» **Passage to read**:
<<<<
In his widely distributed pamphlet, Concerning Dissent and Civil Disobedience, Mr. Justice Fortas condemned civil disobedience on the ground that America's formally democratic political system makes social change possible through legal means. This version of law-and-order liberalism is not invulnerable. Unfortunately, Howard Zinn's reply to Fortas succeeds mostly in inverting Fortas's principal difficulties.

Zinn agrees with Fortas that the propriety of civil disobedience depends on its relationship to the democratic principle. But whereas Fortas assumed, with little discussion, that American government offers adequate popular choice as well as social progress, Zinn considers it axiomatic that government can be treated as analytically separate from the people and hostile to their interests. He shares Fortas's tendency to confound the Law with the Right; but whereas Fortas asserted that virtually all that is not legal is ipso facto immoral, Zinn makes the more implausible suggestion that all acts intended to do Right should be considered lawful and receive full judicial protection. Fortas contends that defiance of the law is politically imprudent as well as immoral; Zinn dismisses fears of a repressive counter reaction as “academic and far from reality.”
>>>>
Collected data
<<<<
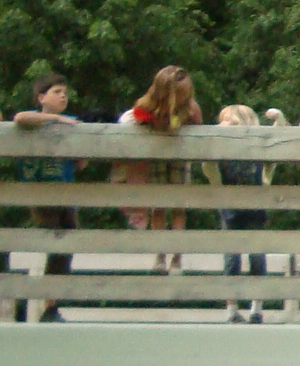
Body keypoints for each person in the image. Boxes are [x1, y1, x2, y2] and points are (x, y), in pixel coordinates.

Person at [116, 65, 203, 276]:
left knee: (179, 208)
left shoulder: (190, 108)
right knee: (158, 207)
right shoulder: (149, 105)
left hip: (180, 158)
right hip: (156, 157)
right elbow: (135, 118)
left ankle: (177, 257)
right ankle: (159, 256)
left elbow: (199, 128)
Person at [10, 72, 78, 322]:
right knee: (53, 240)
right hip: (39, 192)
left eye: (65, 93)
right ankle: (46, 302)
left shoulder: (72, 123)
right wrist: (56, 118)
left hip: (65, 191)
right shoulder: (36, 119)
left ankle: (52, 305)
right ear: (41, 98)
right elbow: (20, 118)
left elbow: (80, 161)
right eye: (57, 92)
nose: (63, 96)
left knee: (67, 246)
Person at [203, 104, 271, 323]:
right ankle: (232, 309)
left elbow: (277, 137)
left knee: (257, 257)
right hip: (230, 207)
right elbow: (208, 164)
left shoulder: (259, 146)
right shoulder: (221, 149)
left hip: (255, 206)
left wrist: (277, 116)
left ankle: (256, 308)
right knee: (232, 258)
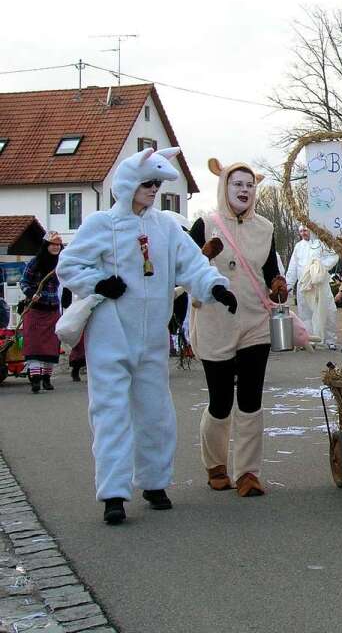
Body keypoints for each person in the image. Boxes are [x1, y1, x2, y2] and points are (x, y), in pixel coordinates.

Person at [57, 147, 236, 525]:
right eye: (148, 183)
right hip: (110, 336)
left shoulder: (166, 227)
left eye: (158, 184)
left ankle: (154, 482)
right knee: (110, 414)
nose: (154, 190)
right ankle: (114, 493)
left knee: (156, 413)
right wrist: (98, 282)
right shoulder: (100, 225)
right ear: (129, 185)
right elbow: (70, 265)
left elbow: (191, 263)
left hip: (152, 337)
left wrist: (215, 287)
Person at [189, 159, 288, 497]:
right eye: (237, 184)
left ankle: (248, 473)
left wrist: (277, 285)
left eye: (249, 185)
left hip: (254, 321)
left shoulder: (266, 227)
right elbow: (187, 270)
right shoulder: (204, 224)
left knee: (250, 399)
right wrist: (204, 254)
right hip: (215, 321)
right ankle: (216, 464)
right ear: (224, 188)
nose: (244, 190)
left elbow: (270, 270)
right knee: (220, 401)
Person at [19, 232, 64, 393]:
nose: (55, 247)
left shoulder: (62, 264)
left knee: (51, 346)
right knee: (34, 345)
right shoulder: (35, 263)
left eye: (58, 245)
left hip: (53, 311)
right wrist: (32, 294)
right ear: (46, 246)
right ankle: (35, 380)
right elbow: (24, 282)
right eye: (52, 244)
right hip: (36, 310)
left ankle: (46, 378)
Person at [285, 226, 339, 349]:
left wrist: (320, 267)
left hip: (320, 285)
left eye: (305, 230)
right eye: (301, 231)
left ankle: (330, 340)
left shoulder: (322, 244)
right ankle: (310, 339)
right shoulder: (298, 246)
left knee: (328, 310)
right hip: (304, 286)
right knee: (305, 314)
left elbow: (334, 256)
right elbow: (293, 267)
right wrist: (288, 284)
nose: (303, 233)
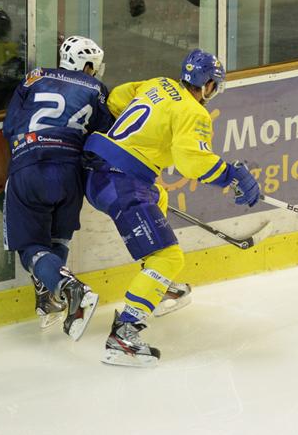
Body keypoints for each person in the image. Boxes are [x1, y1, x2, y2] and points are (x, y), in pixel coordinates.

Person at [83, 48, 261, 366]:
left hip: (99, 171)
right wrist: (231, 176)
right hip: (122, 182)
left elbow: (117, 100)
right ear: (207, 85)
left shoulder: (158, 83)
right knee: (168, 256)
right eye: (214, 85)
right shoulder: (195, 113)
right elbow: (191, 161)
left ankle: (157, 286)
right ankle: (123, 335)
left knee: (159, 198)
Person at [2, 35, 113, 340]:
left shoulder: (34, 77)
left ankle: (68, 287)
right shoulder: (98, 90)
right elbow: (105, 136)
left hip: (30, 163)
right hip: (69, 172)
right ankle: (49, 297)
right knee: (58, 239)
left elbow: (9, 127)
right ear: (87, 65)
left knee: (30, 247)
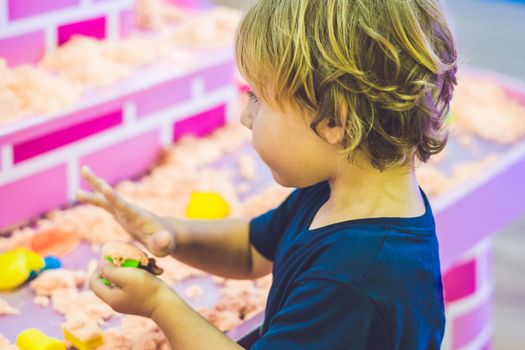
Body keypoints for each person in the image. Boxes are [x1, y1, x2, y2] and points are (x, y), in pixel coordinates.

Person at [79, 0, 457, 348]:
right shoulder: (341, 190)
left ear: (333, 120)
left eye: (257, 97)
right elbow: (252, 248)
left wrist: (158, 304)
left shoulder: (353, 278)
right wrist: (169, 234)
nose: (245, 117)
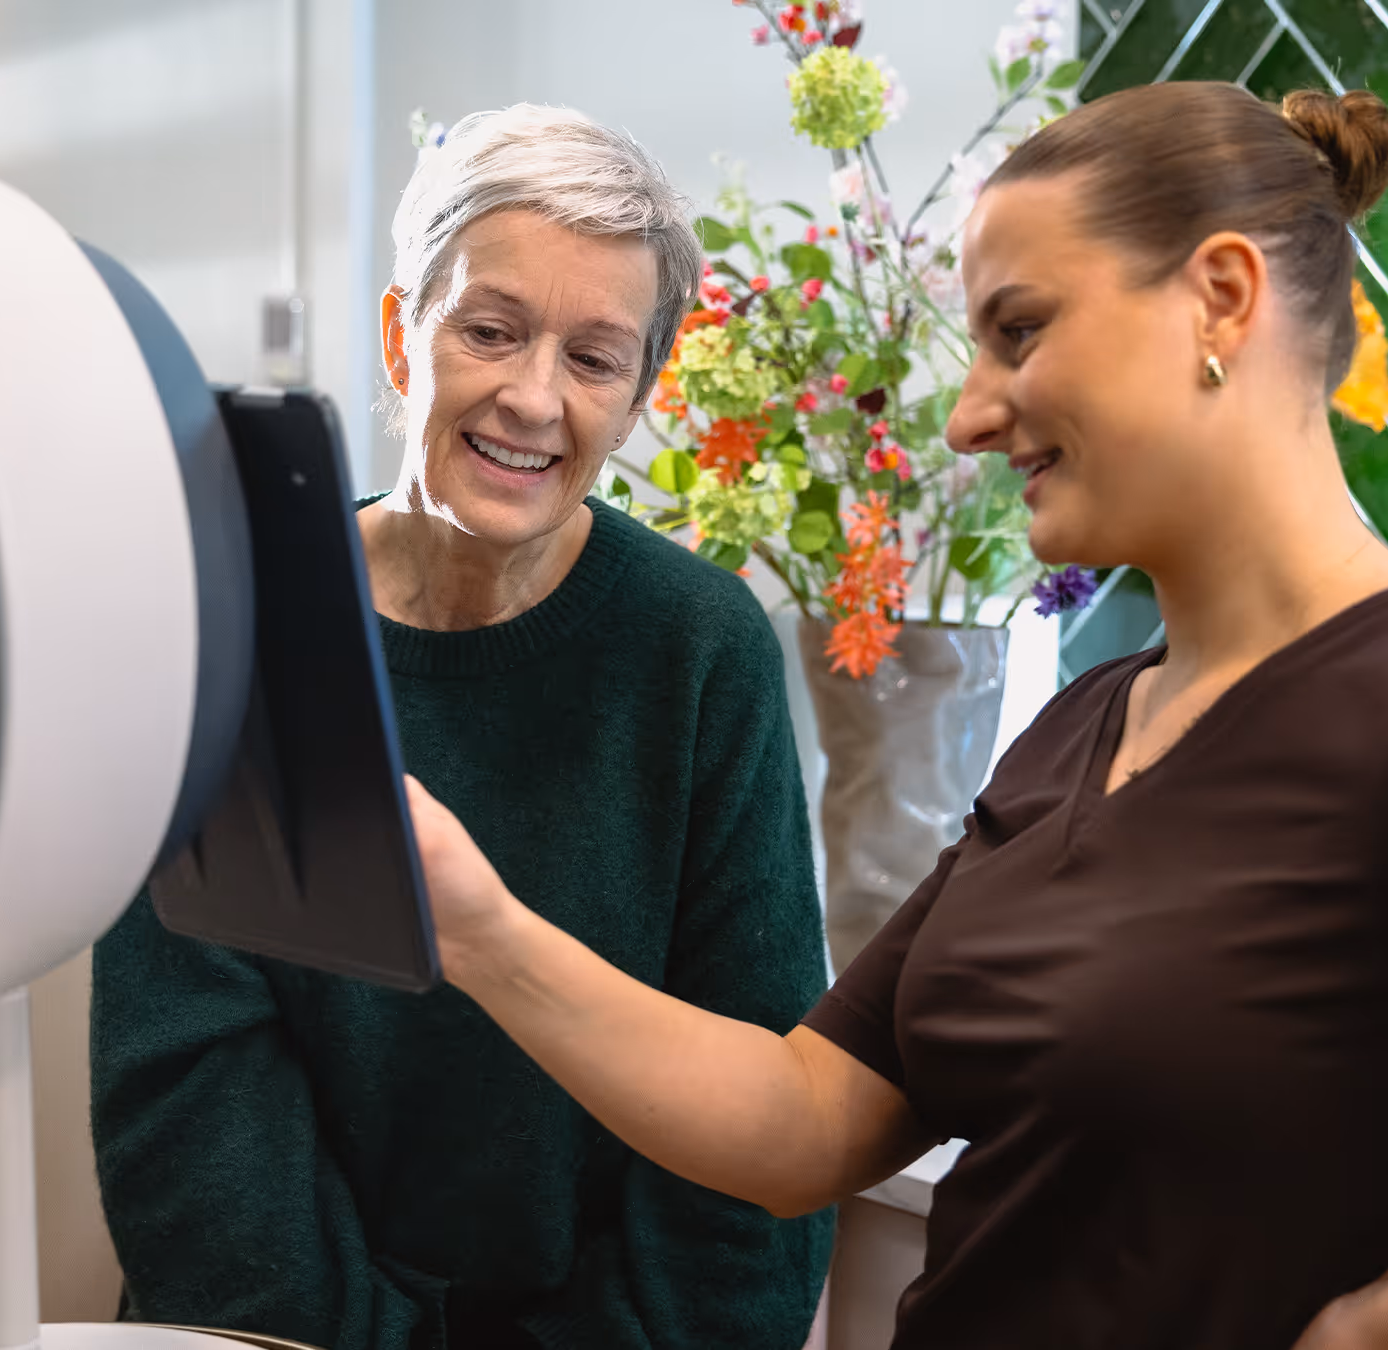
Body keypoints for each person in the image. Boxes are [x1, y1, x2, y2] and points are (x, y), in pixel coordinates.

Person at [396, 82, 1388, 1350]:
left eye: (1018, 331)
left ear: (1221, 298)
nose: (969, 415)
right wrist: (479, 925)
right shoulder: (1093, 719)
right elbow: (806, 1122)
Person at [91, 104, 834, 1350]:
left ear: (639, 396)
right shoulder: (239, 617)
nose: (534, 398)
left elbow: (754, 1151)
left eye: (594, 359)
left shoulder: (702, 650)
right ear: (402, 335)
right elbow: (189, 1105)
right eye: (490, 331)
>>>>
» **Your tasks**:
(1) Can you repeat the passage on civil disobedience word for word, starting with "In his widely" and going on through "Fortas's principal difficulties."?
(2) What views does the passage on civil disobedience attribute to Zinn? List every one.
(3) Could you pick up the passage on Fortas, Zinn, and civil disobedience after its final sentence and keep it going?

» **Task-by-task answers**:
(1)
In his widely distributed pamphlet, Concerning Dissent and Civil Disobedience, Mr. Justice Fortas condemned civil disobedience on the ground that America's formally democratic political system makes social change possible through legal means. This version of law-and-order liberalism is not invulnerable. Unfortunately, Howard Zinn's reply to Fortas succeeds mostly in inverting Fortas's principal difficulties.

(2)
- The propriety of civil disobedience depends on its relationship to the democratic principle.
- It is axiomatic that government can be treated as analytically separate from the people and hostile to their interests.
- He tends to confound the Law with the Right.
- All acts intended to do Right should be considered lawful and receive full judicial protection.
- Fears of a repressive counter reaction are "academic and far from reality."

(3)
Whether or not these absolutist approaches are useful as propaganda, they are less than successful as ventures in philosophy or even strategy. The pertinent question is not whether deliberate refusal to obey a law is always moral or immoral, or always prudent or otherwise. The question has to be whether, in a given set of circumstances—in this case, the circumstances of contemporary America—particular disobedient acts should receive moral, legal, or tactical condemnation or condonation—or a measure of both.

In answering this question, one can begin by following out the logic of the Fortas-Zinn premise that civil disobedience as we have seen it has been primarily a political tactic (rather than primarily a private assertion of personal conviction). Sit-ins, draft-card burnings, even occupation of campus and municipal buildings, have in fact largely been bids for publicity, methods of explaining and dramatizing points of view, attempts to mobilize and test public support. The civil disobedience of the American 1960's is in large measure a way of adapting the democratic principle to contemporary conditions—the growing power of bureaucracies to initiate and execute policy with no meaningful popular consent or even notification, the passivity of the affluent electorate, the urgency of the need for change felt by groups deprived of the means of political power or social advance or both. Given these circumstances, tactical acts of law-defiance must be seen for what they are—ingenious ways of forcing consideration of new issues, sorting out relevant constituencies, and then measuring the scope and intensity of support.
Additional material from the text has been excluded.